**Requirement:** Reproduce each of the entries below character for character, keeping every line, space and symbol the same.
━━━━━━
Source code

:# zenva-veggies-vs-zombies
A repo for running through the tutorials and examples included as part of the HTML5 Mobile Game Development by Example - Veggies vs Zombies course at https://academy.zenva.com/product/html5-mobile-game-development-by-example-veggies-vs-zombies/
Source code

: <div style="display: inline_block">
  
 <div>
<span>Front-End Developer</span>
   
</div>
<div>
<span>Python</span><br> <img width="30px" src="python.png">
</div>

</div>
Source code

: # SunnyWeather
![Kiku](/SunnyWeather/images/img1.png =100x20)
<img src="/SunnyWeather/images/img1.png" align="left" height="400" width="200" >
━━━━━━
**Task answer:**
Source code

:# zenva-veggies-vs-zombies
A repo for running through the tutorials and examples included as part of the HTML5 Mobile Game Development by Example - Veggies vs Zombies course at https://academy.zenva.com/product/html5-mobile-game-development-by-example-veggies-vs-zombies/
Source code

: <div style="display: inline_block">
  
 <div>
<span>Front-End Developer</span>
   
</div>
<div>
<span>Python</span><br> <img width="30px" src="python.png">
</div>

</div>
Source code

: # SunnyWeather
![Kiku](/SunnyWeather/images/img1.png =100x20)
<img src="/SunnyWeather/images/img1.png" align="left" height="400" width="200" >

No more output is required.